Furthermore, bandwidth to main memory is finite. If many cores demand data from RAM simultaneously, they compete for this resource. The total bandwidth of the memory system may be reached before the computational capabilities of all cores are saturated.

As you learn about shared memory programming and vectorization, remember that every thread and vector lane ultimately depends on the same physical hierarchy. Scalable performance inside a node requires patterns of memory use that are friendly both to caches and to parallel access.

Implications for Algorithm Design in HPC

The existence of a memory hierarchy shapes the structure of high performance algorithms. Instead of treating memory as a uniform pool, algorithm designers explicitly organize computations to respect the hierarchy.

One common pattern is blocking or tiling. A large data structure, such as a matrix, is divided into smaller blocks that fit into a particular cache level. Computations are arranged to operate on one block at a time, reusing data as much as possible before moving on. This improves temporal locality and reduces the number of times data is loaded from lower levels.

Another pattern is reordering loops or data layouts so that innermost loops access memory contiguously. This improves spatial locality and helps the hardware prefetcher anticipate upcoming accesses. Prefetchers try to load data into caches before it is needed, but they are effective only for predictable patterns.

In HPC, the same mathematical algorithm can have very different performance depending on how it is organized around the memory hierarchy. Two implementations with identical arithmetic operations but different data access orders may differ in runtime by an order of magnitude or more.

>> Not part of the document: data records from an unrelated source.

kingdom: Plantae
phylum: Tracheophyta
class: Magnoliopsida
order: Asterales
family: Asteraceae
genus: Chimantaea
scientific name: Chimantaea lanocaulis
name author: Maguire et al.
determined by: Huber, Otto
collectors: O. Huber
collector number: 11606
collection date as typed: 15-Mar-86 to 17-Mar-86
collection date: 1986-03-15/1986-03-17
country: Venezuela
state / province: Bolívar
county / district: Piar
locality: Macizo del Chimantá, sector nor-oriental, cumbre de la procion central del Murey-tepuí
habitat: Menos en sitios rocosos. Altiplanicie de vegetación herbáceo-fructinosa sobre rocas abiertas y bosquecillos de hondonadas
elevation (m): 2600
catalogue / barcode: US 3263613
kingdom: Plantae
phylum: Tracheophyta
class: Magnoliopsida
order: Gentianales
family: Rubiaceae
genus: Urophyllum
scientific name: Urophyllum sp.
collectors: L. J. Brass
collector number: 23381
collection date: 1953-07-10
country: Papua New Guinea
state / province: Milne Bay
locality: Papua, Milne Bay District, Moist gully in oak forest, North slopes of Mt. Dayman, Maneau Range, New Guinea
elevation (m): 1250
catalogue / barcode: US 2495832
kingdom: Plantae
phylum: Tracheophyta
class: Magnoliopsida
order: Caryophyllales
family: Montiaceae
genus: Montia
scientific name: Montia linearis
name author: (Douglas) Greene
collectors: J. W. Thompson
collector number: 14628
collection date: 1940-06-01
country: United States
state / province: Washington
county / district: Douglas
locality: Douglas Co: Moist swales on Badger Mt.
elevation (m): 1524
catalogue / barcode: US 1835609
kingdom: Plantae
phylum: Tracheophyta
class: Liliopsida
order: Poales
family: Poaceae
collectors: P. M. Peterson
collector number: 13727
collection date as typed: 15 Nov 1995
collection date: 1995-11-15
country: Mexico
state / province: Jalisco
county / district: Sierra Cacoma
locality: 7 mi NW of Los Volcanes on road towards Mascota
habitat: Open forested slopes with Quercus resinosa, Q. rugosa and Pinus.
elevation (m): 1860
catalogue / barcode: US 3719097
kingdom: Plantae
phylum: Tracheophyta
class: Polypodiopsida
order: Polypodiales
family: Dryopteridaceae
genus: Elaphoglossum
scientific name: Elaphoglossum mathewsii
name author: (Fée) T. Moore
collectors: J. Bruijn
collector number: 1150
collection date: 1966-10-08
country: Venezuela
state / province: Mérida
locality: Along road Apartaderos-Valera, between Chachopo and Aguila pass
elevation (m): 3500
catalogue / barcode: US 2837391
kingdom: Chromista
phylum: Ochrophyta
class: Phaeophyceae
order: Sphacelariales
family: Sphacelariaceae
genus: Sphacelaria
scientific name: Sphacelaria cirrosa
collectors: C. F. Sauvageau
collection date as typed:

Summary of the Memory Hierarchy’s Role in HPC

The memory hierarchy is a layered structure of storage technologies that trade off speed, size, and cost. It exists because a single uniform memory with ideal properties is not practical. For HPC programmers, the hierarchy is not just a hardware detail. It is a central part of how performance is determined.

Registers and caches feed the CPU very quickly, but they are small. Main memory is much larger but significantly slower to access. Multilevel caches, NUMA domains, and shared memory bandwidth complicate the picture further. Programs achieve high performance by maximizing locality, fitting their working sets into faster levels when possible, and arranging computations to minimize expensive transfers from lower levels.

In later chapters, you will examine registers, caches, and main memory in more detail, and see concrete examples of how to design codes that cooperate with the memory hierarchy instead of fighting it.